Performance Optimization II: Locality, Communication, & Contention

Previous | Next --- Slide 18 of 47

Jing

I think the arithmetic intensity sometimes is not a good metric for what we are doing in our program in terms of performance. Because it does not take into account the amount of work for computation and the time for communication. I believe it makes more sense if we multiply the numerator by another factor, which represents the amount of computation for each cell in our problem, and also we should multiply another factor in the denominator that captures the notion of communication time. Two solutions having the same arithmetic number does not mean they have the same performance. So why would we ignore those to make this metric misleading ?

russt17

@Jing

Yes I think this case is a special one where the arithmetic intensity is directly useful. Since both solutions have the same number of computations, having higher arithmetic intensity is equivalent to having a shorter run-time, since the only difference has to be due to less communication.
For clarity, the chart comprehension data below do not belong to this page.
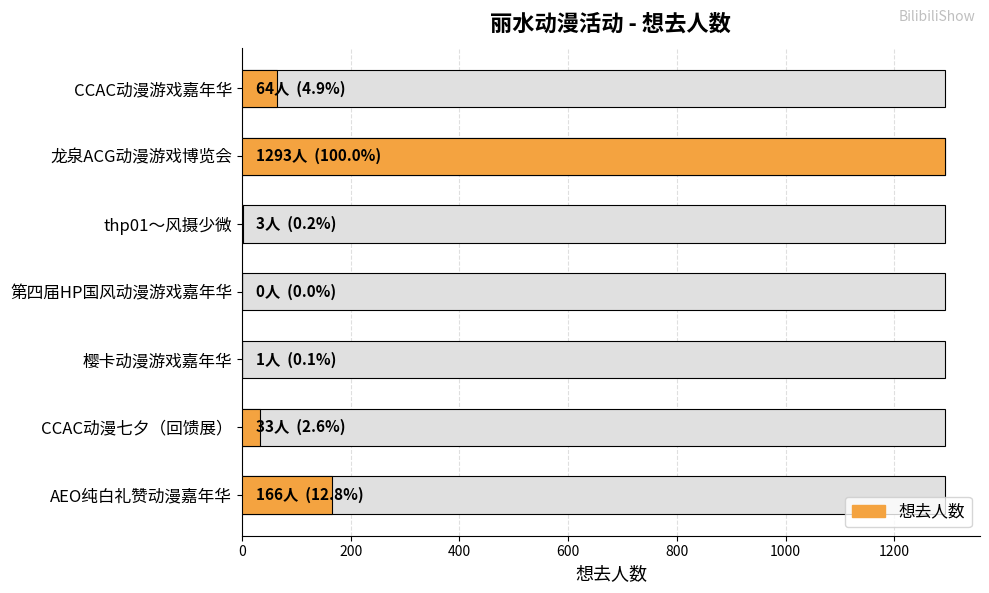

What is the change in value from thp01～风摄少微 to AEO纯白礼赞动漫嘉年华?

+163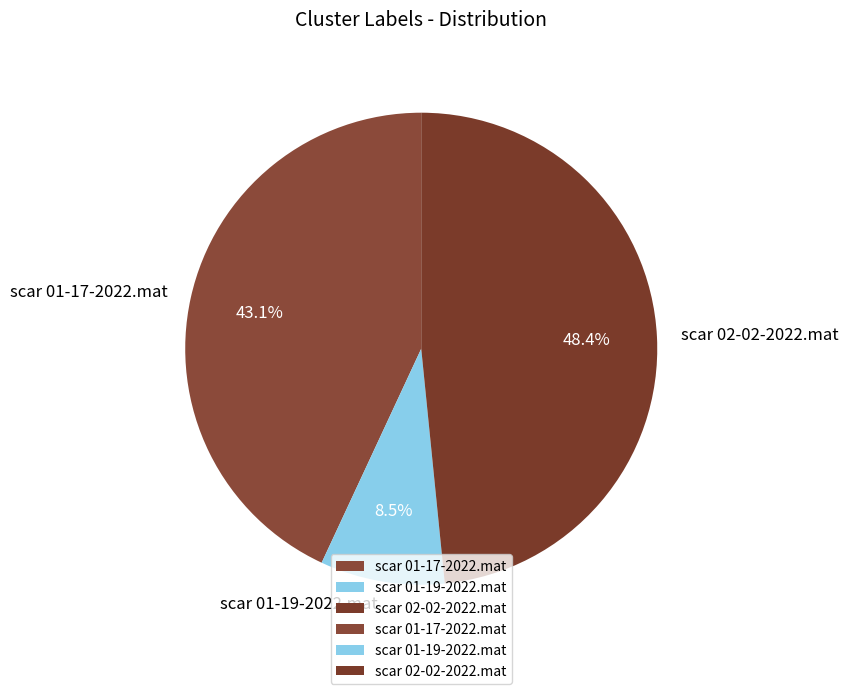

True or false: scar 02-02-2022.mat accounts for 48% of the total.

True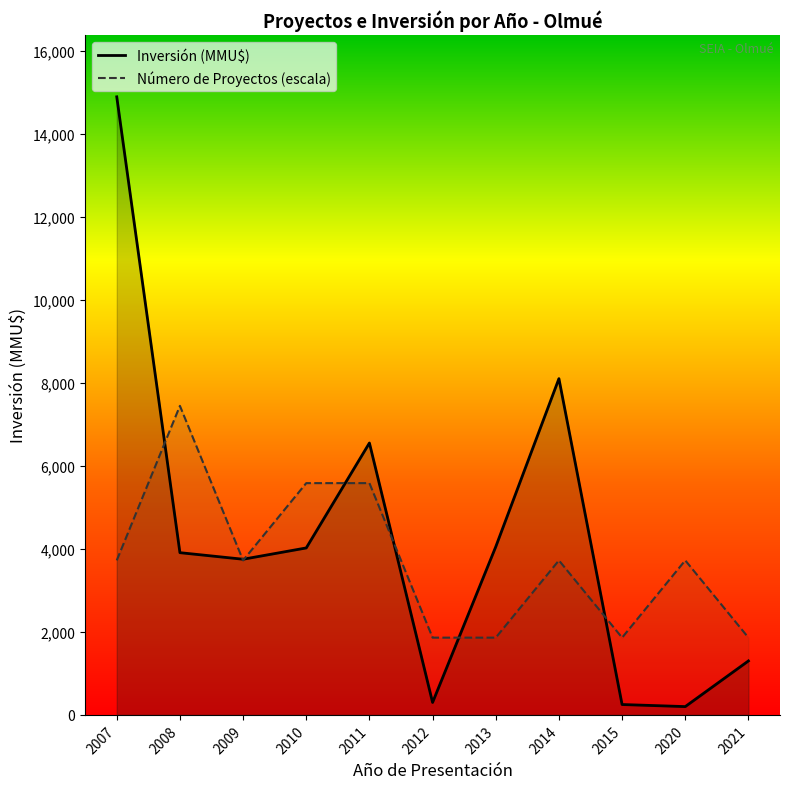

What are all the series names shown in the legend?

Inversión (MMU$), Número de Proyectos (escala)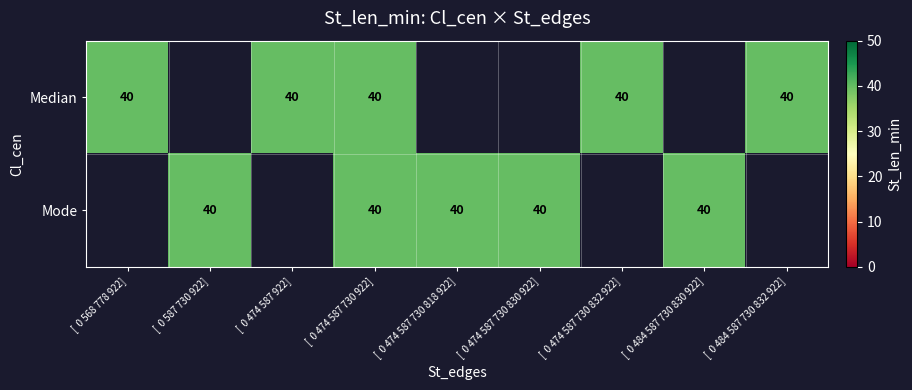

The Median series shows 0 at 5. True or false?

True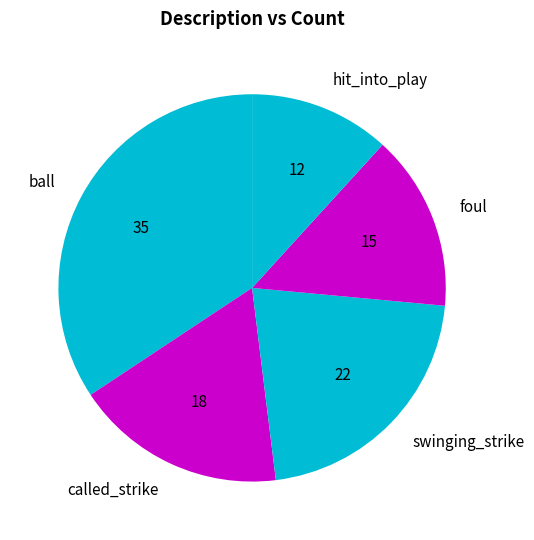

Combined, do swinging_strike and ball account for over 50%?

Yes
Anyway, agreeing with what you're saying we should have:

Total comp time = time_per_comp*(#comps) + time_per_comm*(#comms)

                = (#comps)*(time_per_comp + time_per_comm/AI)

Now most of the time time_per_comm is way bigger than time_per_comp. If our AI is small then time_per_comp is insignificant and

Total comp time = (#comps)*(epsilon + time_per_comm/AI)

Now this illustrates that if increasing the #comps by some factor increases AI by a strictly larger factor, you should probably do it. So you could say something like "check it out, I had to double the amount of computations, but the arithmetic intensity went up by 2.3 times!" and this would be a good thing because of the assumption/approximation above.

But I agree, changing the AI alone isn't meaningful. For example you could add a bunch of useless computations to increase the AI indefinitely, but the # of computations would grow at the same rate and you'd get hit by the time_per_comp which would no longer be negligible.

aznshodan

can someone explain to me why the elements communicated is N/(P^(1/2))? And why is arithmetic intensity same as elements communicated?

paluri

@aznshodan To answer your questions:

1) The reason each of the number of elements communicated per processor is c * N/(P^(1/2)), where c is a constant, is because the total number of elements is N^2, so each row and each column is size N. Assume we are trying to share all the top and bottom rows and the left and right columns WITHIN a square, with the proper surrounding processors, so the constant c is 4. So what is the size of a row (or equivalently, a column) WITHIN a processor? It is simply (number of elements in a row / number of processors in that row), which is N/(P^(1/2)). I hope that makes sense.

2) The answer to this question is just algebra. Arithmetic intensity = number of computations / number of communicated elements. Which is (N^2 / P) / (N/(P^(1/2))) = (N^2 / P) * ((P^(1/2)) / N) = (N * N * P^(1/2)) / (N * P) = (N * P^(1/2))/(P^(1/2) * P^(1/2)) = N / P^(1/2). QED.